Currently converting moobs to pecs, would like to say almost there but I think i've grown used to the bumbel flys and dips are there any other mega moves I could do to define them more......cheers for any help


----------



## cellaratt (Jul 16, 2008)

Bench press...


----------



## LiftHeavy (Oct 12, 2008)

incline db press

flys

dips


----------



## Guest (Dec 30, 2008)

bench press incline, decline, flat

barbell or dumbbell


----------



## crazypaver1 (Nov 23, 2008)

cellaratt said:


> Bench press...





boner said:


> incline db press
> 
> flys
> 
> dips





Mrdaveyk said:


> bench press incline, decline, flat
> 
> barbell or dumbbell


Can any one please find pics or guides how these exercises are done please via link, thanks


----------



## sartain87 (Oct 17, 2007)

crazypaver1 said:


> Can any one please find pics or guides how these exercises are done please via link, thanks


type them into youtube mate, loads of how to videos on there....

or try this link

http://www.bodybuilding.com/fun/exercises.htm


----------



## crazypaver1 (Nov 23, 2008)

Has anyone got any good back workouts to really bring out shappe in upper back and a bit of lower back?


----------



## megatron (Apr 21, 2004)

crazypaver1 said:


> Has anyone got any good back workouts to really bring out shappe in upper back and a bit of lower back?


Deadlifts


----------



## LiftHeavy (Oct 12, 2008)

crazypeaver are you new to lifting? you dont no what a db press and bench press is and yes dead lifts for back and try bent over row and lat pulldown on back day also


----------



## T_Woody (Jul 16, 2008)

As you appear to be new to training, i would spend a little time looking around the training section of the forum.. youtube will show you most exercises anyway. For chest i think Bench Press and Dumbell press are considered the best for chest building.

Good luck


----------



## nathanlowe (Jan 8, 2008)

Barbell Bench Press, Incline Dumbbell Press, Heavy Dips


----------



## invisiblekid (Jun 18, 2006)

Erm...on the topic of the original post - cardio is they best way to turn moobs in to pecs ie. lose some body fat. Lifting weights will then make the pecs grow.


----------



## daniel1991 (Jan 6, 2009)

invisiblekid said:


> Erm...on the topic of the original post - cardio is they best way to turn moobs in to pecs ie. lose some body fat. Lifting weights will then make the pecs grow.

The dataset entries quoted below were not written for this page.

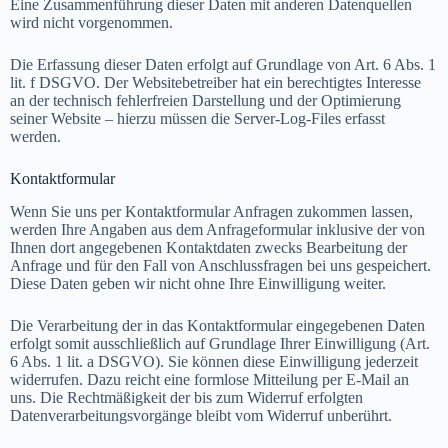
Eine Zusammenführung dieser Daten mit anderen Datenquellen
wird nicht vorgenommen.
Die Erfassung dieser Daten erfolgt auf Grundlage von Art. 6 Abs. 1
lit. f DSGVO. Der Websitebetreiber hat ein berechtigtes Interesse
an der technisch fehlerfreien Darstellung und der Optimierung
seiner Website – hierzu müssen die Server-Log-Files erfasst
werden.
Kontaktformular
Wenn Sie uns per Kontaktformular Anfragen zukommen lassen,
werden Ihre Angaben aus dem Anfrageformular inklusive der von
Ihnen dort angegebenen Kontaktdaten zwecks Bearbeitung der
Anfrage und für den Fall von Anschlussfragen bei uns gespeichert.
Diese Daten geben wir nicht ohne Ihre Einwilligung weiter.
Die Verarbeitung der in das Kontaktformular eingegebenen Daten
erfolgt somit ausschließlich auf Grundlage Ihrer Einwilligung (Art.
6 Abs. 1 lit. a DSGVO). Sie können diese Einwilligung jederzeit
widerrufen. Dazu reicht eine formlose Mitteilung per E-Mail an
uns. Die Rechtmäßigkeit der bis zum Widerruf erfolgten
Datenverarbeitungsvorgänge bleibt vom Widerruf unberührt.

Ive been going to the gym for around 6 months now.. only started 'building' a few weeks back.. but before i started gym, i was a big guy.

Yes ive got a big frame, but i was fat. I think i actually had bigger boobs than my girlfriend at one stage, and she isnt flat chested at all! :thumb:

I used to use the cross trainers alot, 20mins on level 10 - then the last 5 mins moving it up to level 15, suprising how much you will sweat. As for lifting, it was always light weights with 3 sets of 15 on a full body work out (just making the body work, to sweat not to build)

I also did ALOT of swimming, went around 5 times a week. Going to the gym around 3-4, eventually my fat went. Alongside a nice rabbit friendly diet.

Now ive got rid of most my flab, im going to work on being a beast.


----------



## nathanlowe (Jan 8, 2008)

invisiblekid said:


> Erm...on the topic of the original post - cardio is they best way to turn moobs in to pecs ie. lose some body fat. Lifting weights will then make the pecs grow.


You cant mould what potentially isnt there though.


----------



## Corby (Jun 18, 2008)

I would say you need to get rid of the fat first and then build the pecs up, otherwise your building muscle under fat and they will just look like bigger moobs.


----------



## gym rat (Jul 10, 2007)

i do my flys etc at the start of a chest workout then do my pressing, you could also superset flys with pressing... great way to stimulate the area but not every week as will play havoc with cns


----------



## invisiblekid (Jun 18, 2006)

nathanlowe said:


> You cant mould what potentially isnt there though.


You can't mold a muscle. Only make it bigger.

If he has body fat covering his chest, that's pretty much what you'll see.

Essentially, as the OP has admitted, he needs a clean diet, plenty of cardio and a sensible routine.

If he's asking for a chest routine then Bench (flat and/or incline) & Dips should suffice.


----------